— Assignment —
For the entries below, print exactly the lines between the line holding "### 4. Projects" and the line holding "<p>Utilizando a linguagem", inclusive, and nothing else.

════════════════

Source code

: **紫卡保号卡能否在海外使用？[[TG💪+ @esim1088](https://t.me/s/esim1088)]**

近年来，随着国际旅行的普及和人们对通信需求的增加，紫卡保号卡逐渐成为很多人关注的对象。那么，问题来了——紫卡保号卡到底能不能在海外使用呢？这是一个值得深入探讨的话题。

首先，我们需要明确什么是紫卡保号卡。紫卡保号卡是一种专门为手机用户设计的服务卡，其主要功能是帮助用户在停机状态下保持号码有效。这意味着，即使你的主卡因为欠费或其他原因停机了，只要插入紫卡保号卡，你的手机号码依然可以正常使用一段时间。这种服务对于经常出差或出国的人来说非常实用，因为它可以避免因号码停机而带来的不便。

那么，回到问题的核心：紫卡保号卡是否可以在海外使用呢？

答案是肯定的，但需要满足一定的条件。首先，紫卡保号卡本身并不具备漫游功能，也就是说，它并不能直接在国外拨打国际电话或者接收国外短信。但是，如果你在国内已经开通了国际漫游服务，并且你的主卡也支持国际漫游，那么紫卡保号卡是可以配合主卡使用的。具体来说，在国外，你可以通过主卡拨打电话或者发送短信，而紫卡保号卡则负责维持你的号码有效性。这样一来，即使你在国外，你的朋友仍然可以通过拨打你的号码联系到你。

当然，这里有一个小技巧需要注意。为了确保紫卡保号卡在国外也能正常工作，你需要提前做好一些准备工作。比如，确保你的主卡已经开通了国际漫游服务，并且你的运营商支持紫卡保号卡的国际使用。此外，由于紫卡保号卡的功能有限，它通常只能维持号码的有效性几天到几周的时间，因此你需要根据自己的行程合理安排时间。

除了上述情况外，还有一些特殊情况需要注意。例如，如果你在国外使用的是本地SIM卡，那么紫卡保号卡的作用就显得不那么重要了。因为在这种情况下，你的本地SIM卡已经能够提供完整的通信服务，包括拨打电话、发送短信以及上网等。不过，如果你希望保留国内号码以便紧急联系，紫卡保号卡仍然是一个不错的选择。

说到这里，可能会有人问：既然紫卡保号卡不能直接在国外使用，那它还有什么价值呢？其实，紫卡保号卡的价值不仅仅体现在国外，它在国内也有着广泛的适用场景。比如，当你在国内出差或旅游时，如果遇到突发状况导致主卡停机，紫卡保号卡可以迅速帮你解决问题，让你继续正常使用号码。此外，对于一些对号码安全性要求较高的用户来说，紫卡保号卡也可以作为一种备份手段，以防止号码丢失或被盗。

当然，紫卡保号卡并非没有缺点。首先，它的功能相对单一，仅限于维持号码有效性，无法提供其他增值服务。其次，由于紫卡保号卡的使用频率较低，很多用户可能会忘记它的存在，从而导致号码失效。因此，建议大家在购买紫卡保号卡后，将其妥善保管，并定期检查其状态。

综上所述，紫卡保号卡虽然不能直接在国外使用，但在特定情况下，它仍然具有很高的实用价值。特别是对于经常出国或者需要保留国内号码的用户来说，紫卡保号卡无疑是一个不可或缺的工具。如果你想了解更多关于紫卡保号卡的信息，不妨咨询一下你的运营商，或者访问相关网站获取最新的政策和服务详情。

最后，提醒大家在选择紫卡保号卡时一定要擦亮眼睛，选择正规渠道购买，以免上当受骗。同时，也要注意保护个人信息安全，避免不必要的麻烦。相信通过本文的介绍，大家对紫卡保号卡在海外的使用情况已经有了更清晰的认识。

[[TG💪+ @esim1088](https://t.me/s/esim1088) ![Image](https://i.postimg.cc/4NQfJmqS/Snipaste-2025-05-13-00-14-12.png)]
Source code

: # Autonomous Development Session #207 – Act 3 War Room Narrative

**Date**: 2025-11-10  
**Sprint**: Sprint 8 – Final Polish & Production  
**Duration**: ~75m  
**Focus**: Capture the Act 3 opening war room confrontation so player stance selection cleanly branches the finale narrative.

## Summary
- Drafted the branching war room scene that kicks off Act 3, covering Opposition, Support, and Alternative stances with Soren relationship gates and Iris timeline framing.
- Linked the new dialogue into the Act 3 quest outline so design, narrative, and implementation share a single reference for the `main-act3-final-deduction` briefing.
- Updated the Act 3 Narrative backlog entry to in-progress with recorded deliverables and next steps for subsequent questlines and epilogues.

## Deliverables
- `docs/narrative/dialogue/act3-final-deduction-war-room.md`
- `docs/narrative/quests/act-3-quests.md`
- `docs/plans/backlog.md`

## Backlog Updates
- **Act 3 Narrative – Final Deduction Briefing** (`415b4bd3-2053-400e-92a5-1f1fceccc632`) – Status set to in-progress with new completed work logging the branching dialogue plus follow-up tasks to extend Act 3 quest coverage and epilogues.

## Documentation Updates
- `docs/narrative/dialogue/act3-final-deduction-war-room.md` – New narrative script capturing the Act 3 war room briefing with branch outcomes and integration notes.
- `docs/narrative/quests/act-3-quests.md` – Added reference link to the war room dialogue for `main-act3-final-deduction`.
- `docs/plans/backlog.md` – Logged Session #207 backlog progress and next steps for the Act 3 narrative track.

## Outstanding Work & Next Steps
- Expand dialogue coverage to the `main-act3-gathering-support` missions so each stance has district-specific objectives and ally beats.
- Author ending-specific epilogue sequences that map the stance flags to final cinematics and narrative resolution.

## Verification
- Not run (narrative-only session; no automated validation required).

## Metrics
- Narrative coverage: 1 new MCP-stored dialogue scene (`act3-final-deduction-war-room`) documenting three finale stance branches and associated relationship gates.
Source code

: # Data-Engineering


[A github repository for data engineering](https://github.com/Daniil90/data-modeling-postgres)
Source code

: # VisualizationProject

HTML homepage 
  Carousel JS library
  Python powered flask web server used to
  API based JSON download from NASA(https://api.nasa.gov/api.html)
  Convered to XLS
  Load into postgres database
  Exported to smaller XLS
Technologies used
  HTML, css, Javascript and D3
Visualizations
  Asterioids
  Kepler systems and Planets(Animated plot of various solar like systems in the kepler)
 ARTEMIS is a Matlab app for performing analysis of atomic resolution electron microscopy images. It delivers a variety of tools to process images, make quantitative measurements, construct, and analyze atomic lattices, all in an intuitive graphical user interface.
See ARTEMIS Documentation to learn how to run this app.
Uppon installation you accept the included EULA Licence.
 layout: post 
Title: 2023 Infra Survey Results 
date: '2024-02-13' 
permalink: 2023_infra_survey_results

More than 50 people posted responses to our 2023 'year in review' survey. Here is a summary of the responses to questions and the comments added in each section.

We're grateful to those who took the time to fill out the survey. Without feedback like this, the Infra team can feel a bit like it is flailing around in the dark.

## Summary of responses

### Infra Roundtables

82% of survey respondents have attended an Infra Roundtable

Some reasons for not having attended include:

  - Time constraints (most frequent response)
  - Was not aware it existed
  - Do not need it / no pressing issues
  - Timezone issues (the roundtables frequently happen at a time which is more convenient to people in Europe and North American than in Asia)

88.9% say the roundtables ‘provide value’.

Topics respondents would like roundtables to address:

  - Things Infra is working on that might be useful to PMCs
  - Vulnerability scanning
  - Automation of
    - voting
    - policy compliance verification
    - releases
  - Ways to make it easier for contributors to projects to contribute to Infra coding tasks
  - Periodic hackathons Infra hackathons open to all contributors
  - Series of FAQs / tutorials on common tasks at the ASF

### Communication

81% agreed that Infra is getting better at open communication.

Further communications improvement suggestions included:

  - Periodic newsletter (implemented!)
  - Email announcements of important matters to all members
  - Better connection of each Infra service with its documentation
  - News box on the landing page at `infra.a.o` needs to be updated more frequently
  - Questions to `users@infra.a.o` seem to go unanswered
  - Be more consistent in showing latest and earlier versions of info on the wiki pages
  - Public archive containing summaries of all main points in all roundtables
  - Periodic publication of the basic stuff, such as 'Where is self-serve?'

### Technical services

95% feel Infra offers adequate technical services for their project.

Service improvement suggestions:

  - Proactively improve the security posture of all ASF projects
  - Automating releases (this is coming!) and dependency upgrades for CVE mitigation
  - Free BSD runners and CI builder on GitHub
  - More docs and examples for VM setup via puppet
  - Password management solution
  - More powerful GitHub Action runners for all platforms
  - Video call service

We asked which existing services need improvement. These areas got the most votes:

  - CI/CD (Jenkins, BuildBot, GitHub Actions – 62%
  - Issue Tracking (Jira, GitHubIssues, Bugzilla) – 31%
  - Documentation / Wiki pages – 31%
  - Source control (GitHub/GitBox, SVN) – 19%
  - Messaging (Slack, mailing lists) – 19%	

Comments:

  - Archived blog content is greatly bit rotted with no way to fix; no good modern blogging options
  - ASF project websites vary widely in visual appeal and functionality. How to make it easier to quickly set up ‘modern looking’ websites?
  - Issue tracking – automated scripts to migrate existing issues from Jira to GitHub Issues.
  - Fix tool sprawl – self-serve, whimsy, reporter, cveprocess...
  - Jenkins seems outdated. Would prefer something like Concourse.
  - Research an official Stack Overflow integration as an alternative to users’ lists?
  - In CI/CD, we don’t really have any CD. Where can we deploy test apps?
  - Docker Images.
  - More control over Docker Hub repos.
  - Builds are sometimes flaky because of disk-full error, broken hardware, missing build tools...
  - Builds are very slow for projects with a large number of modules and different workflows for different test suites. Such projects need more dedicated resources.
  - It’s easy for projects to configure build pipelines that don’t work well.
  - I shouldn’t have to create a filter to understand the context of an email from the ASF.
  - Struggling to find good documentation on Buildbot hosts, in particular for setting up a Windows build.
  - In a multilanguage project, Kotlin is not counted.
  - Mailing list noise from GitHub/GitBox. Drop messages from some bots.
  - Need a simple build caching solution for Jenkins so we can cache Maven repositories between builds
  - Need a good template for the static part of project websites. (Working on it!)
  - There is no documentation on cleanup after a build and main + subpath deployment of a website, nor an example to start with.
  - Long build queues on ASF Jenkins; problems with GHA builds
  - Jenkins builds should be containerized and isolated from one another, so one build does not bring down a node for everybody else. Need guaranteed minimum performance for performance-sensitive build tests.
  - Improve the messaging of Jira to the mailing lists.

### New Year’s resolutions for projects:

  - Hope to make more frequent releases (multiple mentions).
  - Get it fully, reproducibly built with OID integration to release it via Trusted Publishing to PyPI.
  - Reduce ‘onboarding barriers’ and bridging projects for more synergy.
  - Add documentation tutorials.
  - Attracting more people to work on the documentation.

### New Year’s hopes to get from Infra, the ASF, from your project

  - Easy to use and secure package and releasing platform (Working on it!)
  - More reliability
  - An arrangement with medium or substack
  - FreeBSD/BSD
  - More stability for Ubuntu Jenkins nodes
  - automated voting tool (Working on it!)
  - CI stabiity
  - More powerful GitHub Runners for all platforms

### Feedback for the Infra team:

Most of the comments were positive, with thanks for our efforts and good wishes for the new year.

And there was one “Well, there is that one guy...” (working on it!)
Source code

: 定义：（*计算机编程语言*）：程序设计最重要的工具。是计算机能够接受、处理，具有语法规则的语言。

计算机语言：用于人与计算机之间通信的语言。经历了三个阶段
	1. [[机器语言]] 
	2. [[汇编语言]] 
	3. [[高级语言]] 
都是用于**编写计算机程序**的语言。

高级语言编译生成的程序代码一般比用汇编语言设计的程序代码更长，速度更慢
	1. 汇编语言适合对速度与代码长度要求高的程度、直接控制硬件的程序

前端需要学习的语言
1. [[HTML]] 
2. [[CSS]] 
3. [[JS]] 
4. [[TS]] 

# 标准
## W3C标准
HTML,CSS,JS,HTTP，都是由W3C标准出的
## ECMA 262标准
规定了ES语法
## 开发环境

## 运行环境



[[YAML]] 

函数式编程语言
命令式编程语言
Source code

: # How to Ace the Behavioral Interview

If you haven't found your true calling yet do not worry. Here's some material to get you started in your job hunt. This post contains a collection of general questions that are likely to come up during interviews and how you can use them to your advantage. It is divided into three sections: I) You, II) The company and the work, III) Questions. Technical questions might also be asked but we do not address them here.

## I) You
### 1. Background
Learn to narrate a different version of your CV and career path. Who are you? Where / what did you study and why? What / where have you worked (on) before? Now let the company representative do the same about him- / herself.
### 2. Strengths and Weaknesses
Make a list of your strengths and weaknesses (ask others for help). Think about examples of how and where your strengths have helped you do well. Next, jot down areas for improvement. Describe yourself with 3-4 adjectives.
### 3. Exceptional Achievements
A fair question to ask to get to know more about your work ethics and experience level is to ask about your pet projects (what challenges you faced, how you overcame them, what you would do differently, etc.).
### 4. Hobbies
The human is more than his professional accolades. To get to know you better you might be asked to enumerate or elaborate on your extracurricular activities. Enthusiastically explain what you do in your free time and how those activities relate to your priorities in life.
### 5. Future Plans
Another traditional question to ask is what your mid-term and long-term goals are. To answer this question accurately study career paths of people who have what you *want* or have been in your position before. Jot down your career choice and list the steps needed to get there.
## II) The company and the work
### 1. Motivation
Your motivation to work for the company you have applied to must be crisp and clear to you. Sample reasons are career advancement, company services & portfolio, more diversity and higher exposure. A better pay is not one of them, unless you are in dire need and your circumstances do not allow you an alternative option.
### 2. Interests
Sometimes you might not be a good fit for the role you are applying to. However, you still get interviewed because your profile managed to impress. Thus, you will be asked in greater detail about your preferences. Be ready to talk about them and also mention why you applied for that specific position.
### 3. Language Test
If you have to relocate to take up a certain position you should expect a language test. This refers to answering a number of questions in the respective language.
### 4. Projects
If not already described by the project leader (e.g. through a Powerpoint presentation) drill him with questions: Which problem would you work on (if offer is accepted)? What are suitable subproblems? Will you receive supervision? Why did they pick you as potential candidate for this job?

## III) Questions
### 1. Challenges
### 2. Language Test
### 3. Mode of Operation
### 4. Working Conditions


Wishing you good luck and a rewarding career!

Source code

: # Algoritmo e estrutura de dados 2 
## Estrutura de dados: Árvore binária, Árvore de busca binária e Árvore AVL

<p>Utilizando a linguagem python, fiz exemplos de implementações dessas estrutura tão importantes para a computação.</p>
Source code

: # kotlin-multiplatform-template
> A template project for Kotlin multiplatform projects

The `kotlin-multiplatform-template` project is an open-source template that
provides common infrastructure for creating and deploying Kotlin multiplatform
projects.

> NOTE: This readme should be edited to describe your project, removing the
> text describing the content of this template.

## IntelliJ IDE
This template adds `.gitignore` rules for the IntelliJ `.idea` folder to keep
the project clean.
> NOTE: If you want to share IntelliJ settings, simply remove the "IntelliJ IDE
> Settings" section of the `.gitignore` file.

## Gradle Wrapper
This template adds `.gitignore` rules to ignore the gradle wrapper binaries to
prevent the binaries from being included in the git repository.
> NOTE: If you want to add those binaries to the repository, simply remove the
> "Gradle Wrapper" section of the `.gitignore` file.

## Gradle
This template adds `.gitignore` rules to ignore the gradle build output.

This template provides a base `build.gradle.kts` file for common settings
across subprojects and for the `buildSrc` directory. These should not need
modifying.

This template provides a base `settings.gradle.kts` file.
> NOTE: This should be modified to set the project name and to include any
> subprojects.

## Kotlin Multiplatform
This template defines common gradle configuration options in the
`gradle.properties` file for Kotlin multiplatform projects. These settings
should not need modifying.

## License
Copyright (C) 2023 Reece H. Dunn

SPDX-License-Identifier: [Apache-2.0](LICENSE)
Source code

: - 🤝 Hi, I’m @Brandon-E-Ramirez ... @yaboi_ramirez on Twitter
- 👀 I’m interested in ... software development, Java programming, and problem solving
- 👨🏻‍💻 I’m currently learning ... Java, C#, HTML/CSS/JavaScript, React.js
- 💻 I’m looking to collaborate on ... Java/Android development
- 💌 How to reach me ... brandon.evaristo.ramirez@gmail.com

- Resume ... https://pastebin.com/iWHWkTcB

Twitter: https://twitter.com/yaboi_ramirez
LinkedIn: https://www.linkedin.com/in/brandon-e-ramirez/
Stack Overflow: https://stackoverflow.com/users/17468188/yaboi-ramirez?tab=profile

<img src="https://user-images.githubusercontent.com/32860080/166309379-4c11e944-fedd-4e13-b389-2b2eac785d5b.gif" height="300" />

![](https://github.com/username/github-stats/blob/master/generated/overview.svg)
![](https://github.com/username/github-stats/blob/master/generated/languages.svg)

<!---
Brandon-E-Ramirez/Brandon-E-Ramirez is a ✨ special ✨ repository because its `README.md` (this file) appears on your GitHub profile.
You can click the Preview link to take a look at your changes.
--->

════════════════

— Result —
### 4. Projects
If not already described by the project leader (e.g. through a Powerpoint presentation) drill him with questions: Which problem would you work on (if offer is accepted)? What are suitable subproblems? Will you receive supervision? Why did they pick you as potential candidate for this job?

## III) Questions
### 1. Challenges
### 2. Language Test
### 3. Mode of Operation
### 4. Working Conditions


Wishing you good luck and a rewarding career!

Source code

: # Algoritmo e estrutura de dados 2 
## Estrutura de dados: Árvore binária, Árvore de busca binária e Árvore AVL

<p>Utilizando a linguagem python, fiz exemplos de implementações dessas estrutura tão importantes para a computação.</p>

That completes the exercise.